Required action - From the records that follow, copy every line that contains the word "meses".

──────

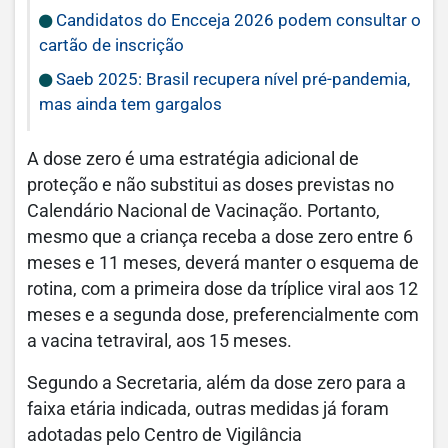
Candidatos do Encceja 2026 podem consultar o
cartão de inscrição
Saeb 2025: Brasil recupera nível pré-pandemia,
mas ainda tem gargalos
A dose zero é uma estratégia adicional de
proteção e não substitui as doses previstas no
Calendário Nacional de Vacinação. Portanto,
mesmo que a criança receba a dose zero entre 6
meses e 11 meses, deverá manter o esquema de
rotina, com a primeira dose da tríplice viral aos 12
meses e a segunda dose, preferencialmente com
a vacina tetraviral, aos 15 meses.
Segundo a Secretaria, além da dose zero para a
faixa etária indicada, outras medidas já foram
adotadas pelo Centro de Vigilância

──────

Task result -
meses e 11 meses, deverá manter o esquema de
meses e a segunda dose, preferencialmente com
a vacina tetraviral, aos 15 meses.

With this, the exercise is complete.